If you suspect the SI joint is the cause of your pain, you should see a neurosurgeon, an orthopedic spine surgeon or a physiatrist (rehabilitation physician).
- The doctor will ask you about your history of back pain and you will need to pinpoint on your body where, specifically, the pain occurs.
- Be sure to tell the doctor what causes your pain and what, if anything, relieves it. Be as specific as possible.
- If possible, share a full history of previous treatments with the doctor, including whether you’ve had any prior injections and where on the body the injections occurred. Don’t forget to note your response to any previous treatments.
- The doctor will examine you, push on your low back and perform various maneuvers in order to re-create your pain and pinpoint the diagnosis.
- You will likely have an MRI of the lumbar spine and a CT scan of the SI joint to look for any pinched nerves or other spinal or neurological deficits that may be causing your pain.
If SI joint pain is suspected, you should receive an injection to confirm the diagnosis. In some cases, a steroid may be added to the injection to provide more lasting relief; this is called a therapeutic injection.
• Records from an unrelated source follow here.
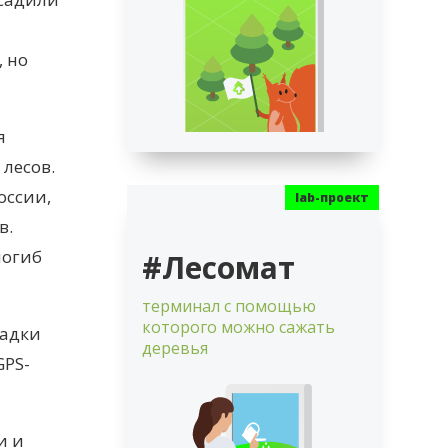
, но
я
лесов.
оссии,
в.
погиб
#Лесомат
терминал с помощью
которого можно сажать
садки
деревья
GPS-
и и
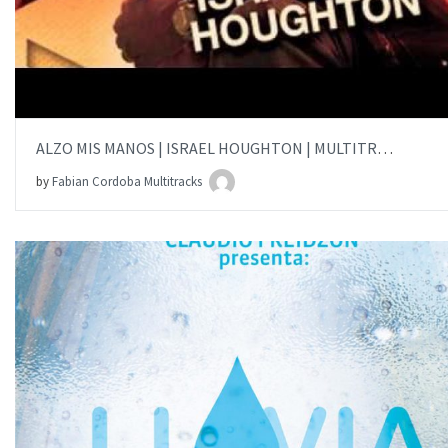
ALZO MIS MANOS | ISRAEL HOUGHTON | MULTITRACK
by
Fabian Cordoba Multitracks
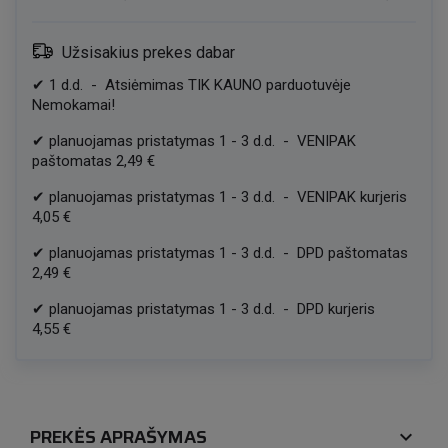
Užsisakius prekes dabar
✔
1
d.d.
-
Atsiėmimas TIK KAUNO parduotuvėje
Nemokamai!
✔
planuojamas pristatymas
1
-
3
d.d.
-
VENIPAK
paštomatas
2,49 €
✔
planuojamas pristatymas
1
-
3
d.d.
-
VENIPAK kurjeris
4,05 €
✔
planuojamas pristatymas
1
-
3
d.d.
-
DPD paštomatas
2,49 €
✔
planuojamas pristatymas
1
-
3
d.d.
-
DPD kurjeris
4,55 €
PREKĖS APRAŠYMAS
expand_more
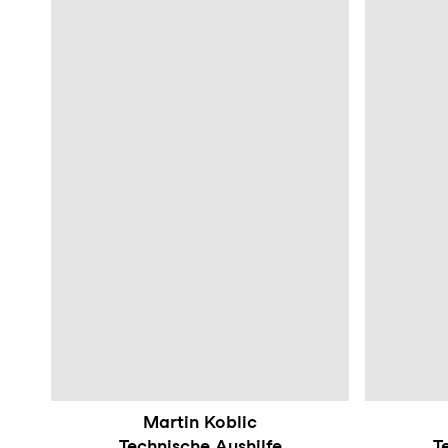
Martin Koblic
Technische Aushilfe
T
In general, from there, you will have physical therapy. Be sure to specifically request of the therapist that they focus their treatment on the SI joint as that is very different than treatment of lower back or lumbar spine pain. It doesn’t work on everyone, but if a patient can tolerate anti-inflammatory medication that can also help a great deal.
If the pain continues, injecting the SI joint with steroids or numbing medications can provide relief.
Unfortunately, many times this relief is only temporary. If a patient is compliant with a doctor’s instructions, has tried all treatments and is not satisfied with their relief, then it’s time to consider SI joint fusion to stabilize the joint.